Scottish First World War flying ace

Lieutenant William Watson Smith (born 1892, date of death is unknown) was a Scottish First World War flying ace credited with eight aerial victories.

==Military service==
Smith was commissioned as a temporary second lieutenant in the Gordon Highlanders on 10 September 1915. He was serving in the 2nd Battalion, which formed part of the 20th Brigade, 7th Division, when it was sent to serve in Italy in November 1917.

On 3 July 1918 No. 139 Squadron RAF was formed at Villaverla as a fighter-reconnaissance squadron equipped with the Bristol F.2 two-seater fighter. The day after, 4 July, with the American Lieutenant Walter Carl Simon as his pilot, Smith drove down out of control an Albatros D.III over Levico.

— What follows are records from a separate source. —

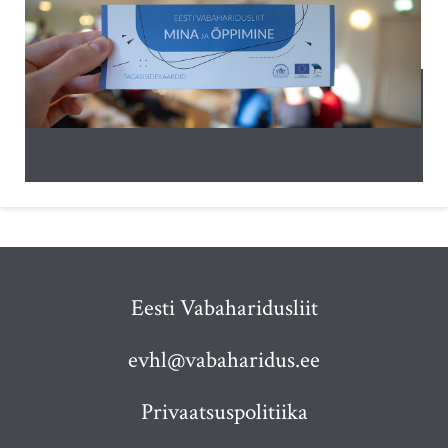
Eesti Vabaharidusliit
evhl@vabaharidus.ee
Privaatsuspolitiika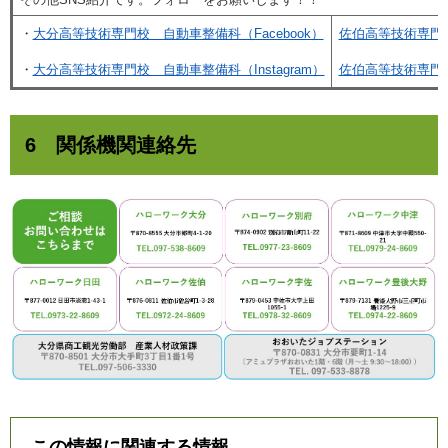
・
大分高等技術専門校 自動車整備科（Facebook）
佐伯高等技術専門校（
・
大分高等技術専門校 自動車整備科（Instagram）
佐伯高等技術専門校（
6 関係機関連絡先
この情報に関連する情報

Two more victories soon followed, with Lieutenant H. C. Walters in the pilot's seat, when Smith destroyed another D.III over Cortesano on 15 July, and an Albatros D.V over Nemo on 17 July. Smith's grant of a temporary commission as a second lieutenant (observer officer) in the Royal Air Force became official two days later on 19 July. On 30 July, Smith was flying with Lieutenant Simon again, and was with his squadron on an offensive patrol when it encountered a squadron of 16 enemy aircraft. In the ensuing dogfight Simon and Smith were credited with five enemy aircraft destroyed within five minutes, though both men were wounded and their aircraft badly damaged.

Smith was awarded the Distinguished Flying Cross, which was gazetted on 7 February 1919. His citation read:
Second Lieutenant William Watson Smith.
"This officer has shown exceptional keenness and efficiency as an observer. He has taken part in numerous reconnaissances, and his reports are invariably clear and accurate, containing valuable information which has proved of great assistance in our recent operations."

==Post-war career==
On 1 August 1919 Smith was re-seconded to the Royal Air Force for a period of two years as an observer officer with the rank of lieutenant, eventually relinquishing his temporary RAF commission to return to his regiment in the Army on 4 August 1921.